:: Exercise instructions ::
Pick every line from the data that holds the word "Leben".
Dataset records: Begin
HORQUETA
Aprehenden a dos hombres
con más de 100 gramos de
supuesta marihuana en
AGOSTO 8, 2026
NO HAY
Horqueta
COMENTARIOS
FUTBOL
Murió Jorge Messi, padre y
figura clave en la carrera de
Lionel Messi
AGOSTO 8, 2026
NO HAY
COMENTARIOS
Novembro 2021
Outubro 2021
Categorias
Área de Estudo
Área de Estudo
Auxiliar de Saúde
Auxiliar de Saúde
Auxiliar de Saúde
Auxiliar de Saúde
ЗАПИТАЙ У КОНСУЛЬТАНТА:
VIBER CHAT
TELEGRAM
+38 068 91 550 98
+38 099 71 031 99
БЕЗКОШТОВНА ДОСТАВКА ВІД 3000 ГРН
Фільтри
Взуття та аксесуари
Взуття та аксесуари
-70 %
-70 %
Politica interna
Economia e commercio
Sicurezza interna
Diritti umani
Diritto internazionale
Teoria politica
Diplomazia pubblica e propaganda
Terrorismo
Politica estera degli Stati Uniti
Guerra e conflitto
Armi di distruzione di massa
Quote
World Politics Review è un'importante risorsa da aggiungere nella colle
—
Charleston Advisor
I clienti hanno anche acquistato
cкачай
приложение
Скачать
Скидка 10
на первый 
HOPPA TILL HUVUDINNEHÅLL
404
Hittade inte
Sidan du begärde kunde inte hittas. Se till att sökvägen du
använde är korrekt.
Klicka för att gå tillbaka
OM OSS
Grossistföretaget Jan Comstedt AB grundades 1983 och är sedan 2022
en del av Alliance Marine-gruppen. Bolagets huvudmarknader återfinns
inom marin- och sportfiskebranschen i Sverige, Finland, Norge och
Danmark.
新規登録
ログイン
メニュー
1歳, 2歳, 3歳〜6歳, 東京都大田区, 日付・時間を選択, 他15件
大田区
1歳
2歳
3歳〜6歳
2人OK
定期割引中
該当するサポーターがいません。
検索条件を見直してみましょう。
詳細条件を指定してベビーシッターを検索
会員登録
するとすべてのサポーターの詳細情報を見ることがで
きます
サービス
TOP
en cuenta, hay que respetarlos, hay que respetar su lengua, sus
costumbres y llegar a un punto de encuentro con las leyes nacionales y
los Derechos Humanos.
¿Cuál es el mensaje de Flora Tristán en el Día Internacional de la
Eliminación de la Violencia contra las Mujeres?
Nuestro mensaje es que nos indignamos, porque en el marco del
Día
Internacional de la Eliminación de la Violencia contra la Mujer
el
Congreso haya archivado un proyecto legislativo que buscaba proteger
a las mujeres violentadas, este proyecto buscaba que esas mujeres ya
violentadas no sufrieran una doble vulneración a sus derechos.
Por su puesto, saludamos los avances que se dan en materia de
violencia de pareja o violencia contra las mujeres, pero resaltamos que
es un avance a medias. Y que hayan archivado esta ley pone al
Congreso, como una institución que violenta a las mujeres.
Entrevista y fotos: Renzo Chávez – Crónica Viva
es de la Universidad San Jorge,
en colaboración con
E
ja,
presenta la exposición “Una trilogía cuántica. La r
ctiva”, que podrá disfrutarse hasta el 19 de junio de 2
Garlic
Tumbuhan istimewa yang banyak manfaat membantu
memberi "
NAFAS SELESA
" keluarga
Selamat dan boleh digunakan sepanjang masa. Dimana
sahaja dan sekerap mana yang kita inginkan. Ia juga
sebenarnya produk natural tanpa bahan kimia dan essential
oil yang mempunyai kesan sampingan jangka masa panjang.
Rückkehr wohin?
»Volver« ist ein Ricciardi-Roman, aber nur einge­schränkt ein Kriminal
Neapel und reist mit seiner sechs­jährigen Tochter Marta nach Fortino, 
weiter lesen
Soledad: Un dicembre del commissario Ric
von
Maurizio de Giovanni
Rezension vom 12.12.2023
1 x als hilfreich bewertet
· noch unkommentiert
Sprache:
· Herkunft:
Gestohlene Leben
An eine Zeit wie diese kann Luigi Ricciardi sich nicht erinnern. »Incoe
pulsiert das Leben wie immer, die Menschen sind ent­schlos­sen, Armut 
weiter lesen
Dataset records: End
:: Result ::
Gestohlene Leben
pulsiert das Leben wie immer, die Menschen sind ent­schlos­sen, Armut 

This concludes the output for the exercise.